To look at the bottom boundary of the ocean, we will load data from the NGDC ETOPO5 database from the IRI Data Library.

import xarray as xr
import numpy as np
from matplotlib import pyplot as plt
plt.rcParams['figure.figsize'] = (12,5)
import hvplot.xarray
ds = xr.open_dataset('http://iridl.ldeo.columbia.edu/SOURCES/.NOAA/.NGDC/.ETOPO5/dods')
ds = ds.rename({'X': 'lon', 'Y': 'lat'})
ds['elev_ocean'] = ds.elev.where(ds.elev<0).load()
ds
<xarray.Dataset>
Dimensions:     (lat: 2160, lon: 4320)
Coordinates:
  * lat         (lat) float32 90.0 89.92 89.83 89.75 ... -89.75 -89.83 -89.92
  * lon         (lon) float32 0.0 0.08333 0.1667 0.25 ... 359.8 359.8 359.9
Data variables:
    elev        (lat, lon) int16 -4290 -4290 -4290 -4290 ... 2774 2774 2774 2774
    elev_ocean  (lat, lon) float64 -4.29e+03 -4.29e+03 -4.29e+03 ... nan nan nan
Attributes:
    description:                 ETOPO5 5x5 minute land surface elevations an...
    dataset_documentation.html:  http://iridl.ldeo.columbia.edu/SOURCES/.NOAA...
    Conventions:                 IRIDL
ds.elev_ocean.hvplot('lon', 'lat', clim=(-8000, 0), rasterize=True, height=500, width=1000, cmap='ocean')

The Ocean Volume

Assuming spherical geometry

(1)\[\begin{align} \mathcal{V} &= \iiint_{ocean} dV \\ &= \int_{-\pi}^{\pi} \int_{0}^{2 \pi} R^2 \cos(\lambda)d\lambda d \phi \int_{-H}^\eta dz \\ &= \iint_{surface} (\eta + H)(\lambda, \phi) dA \end{align}\]

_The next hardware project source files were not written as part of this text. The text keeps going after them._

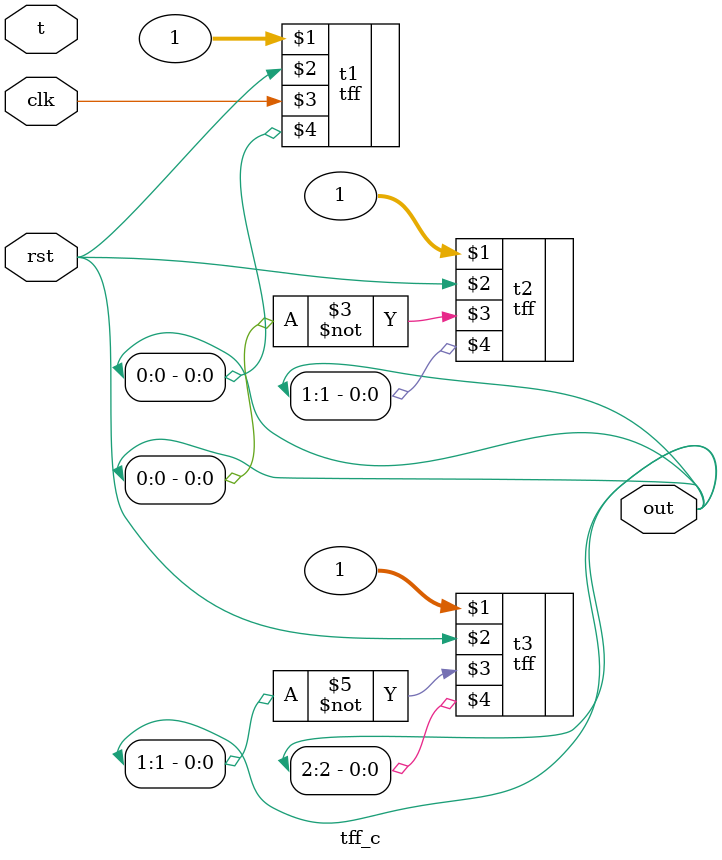
<source format=v>
module tff_c(input [2:0] t,input rst,input clk,output [2:0] out);
reg [2:0] out_r;

tff t1(1,rst,clk,out[0]);
tff t2(1,rst,~out[0],out[1]);
tff t3(1,rst,~out[1],out[2]);

endmodule

</source>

Area element: \(dA = R^2 \cos(\lambda)d\lambda d \phi\)

# create a crude area weight factor based on assumption of spherical geometry
earth_radius =  6.371e6
tot_area = (4 * np.pi * earth_radius**2)
dlon = np.radians((ds['lon'][1]-ds['lon'][0]).values)
dlat = np.radians((ds['lat'][1]-ds['lat'][0]).values)
ds['area'] = earth_radius**2 * np.abs(dlon * dlat) * np.cos(np.radians(ds.lat)) * (0*ds.elev + 1)
ds['area_ocean'] = ds.area.where(ds.elev<0)
np.testing.assert_allclose(ds.area.sum().values, tot_area, rtol=1e-4)

How is the depth distributed? We can make a histogram of all the depths in the ocean (and on land) to visualize this.

fig, ax = plt.subplots()
ds.elev.plot.hist(bins=100, weights=ds.area.values.ravel(), density=True, ax=ax);
ax.set_xlim([-8000,6000])
(-8000.0, 6000.0)
_images/01_ocean_bathymetry_12_1.png

Everything above zero is land. We can see that most of the ocean volume lies between 6000 and 3000 m depth.

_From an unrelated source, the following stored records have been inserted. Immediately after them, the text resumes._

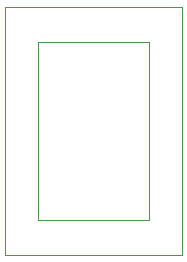
<source format=gbr>
%TF.GenerationSoftware,KiCad,Pcbnew,7.0.9*%
%TF.CreationDate,2024-06-22T14:59:43+09:00*%
%TF.ProjectId,PSU,5053552e-6b69-4636-9164-5f7063625858,rev?*%
%TF.SameCoordinates,Original*%
%TF.FileFunction,Legend,Bot*%
%TF.FilePolarity,Positive*%
%FSLAX46Y46*%
G04 Gerber Fmt 4.6, Leading zero omitted, Abs format (unit mm)*
G04 Created by KiCad (PCBNEW 7.0.9) date 2024-06-22 14:59:43*
%MOMM*%
%LPD*%
G01*
G04 APERTURE LIST*
%ADD10C,0.120000*%
G04 APERTURE END LIST*
D10*
%TO.C,SW2*%
X144900000Y-98130000D02*
X144900000Y-77130000D01*
X159900000Y-98130000D02*
X144900000Y-98130000D01*
X147700000Y-95130000D02*
X147700000Y-80130000D01*
X157100000Y-95130000D02*
X147700000Y-95130000D01*
X147700000Y-80130000D02*
X152400000Y-80130000D01*
X152400000Y-80130000D02*
X157100000Y-80130000D01*
X157100000Y-80130000D02*
X157100000Y-95130000D01*
X144900000Y-77130000D02*
X152400000Y-77130000D01*
X152400000Y-77130000D02*
X159900000Y-77130000D01*
X159900000Y-77130000D02*
X159900000Y-98130000D01*
%TD*%
M02*

</source>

weights = ds.area_ocean.fillna(0)
print('Fraction of Earth Covered by Ocean:', ds.area_ocean.sum().values/tot_area)
print('Mean Ocean Depth:', float(ds.elev_ocean.weighted(weights).mean()), 'm')
print('Max Ocean Depth:', float(ds.elev_ocean.min()), 'm')
print('Total Ocean Volume:', -float(ds.elev_ocean.weighted(weights).sum()), 'm^3')
Fraction of Earth Covered by Ocean: 0.713957137139368
Mean Ocean Depth: -3674.6538377530514 m
Max Ocean Depth: -10376.0 m
Total Ocean Volume: 1.3381775119099261e+18 m^3
fig, ax = plt.subplots()
ds.elev_ocean.sel(lat=40, method='nearest').sel(lon=slice(270,360)).plot(ax=ax)
ax.set_title('Depth of the Atlantic at 40 N');
_images/01_ocean_bathymetry_15_0.png

This section reveals many of the common characteristics of ocean basins:

  • A shallow continential shelf approx. 200m deep at the edge.

  • An abyss about 5000 m deep.

  • A steep mid-ocean ridge in the center of the basin reaching 2000m depth.

fig, ax = plt.subplots()
ds.elev_ocean.sel(lat=30, method='nearest').sel(lon=slice(120,250)).plot(ax=ax)
ax.set_title('Depth of the Pacific at 30 N');
_images/01_ocean_bathymetry_17_0.png

The Pacific looks similar in many ways. We also see the extremely deep Mariana trench at the Western edge of the basin. What geophysical processes explain these features?

fig, ax = plt.subplots()
ds.elev_ocean.sel(lat=-57.2, method='nearest').plot(ax=ax)
ax.set_title('Depth of the Southern Ocean at 57.2 S')
ax.set_xlim([0,360]);
_images/01_ocean_bathymetry_19_0.png

The Southern Ocean is very different because there is a narrow range of latitudes at which no bathymetry reaches the surface. This has major consequeces for ocean circulation, which we will learn about later on in the course.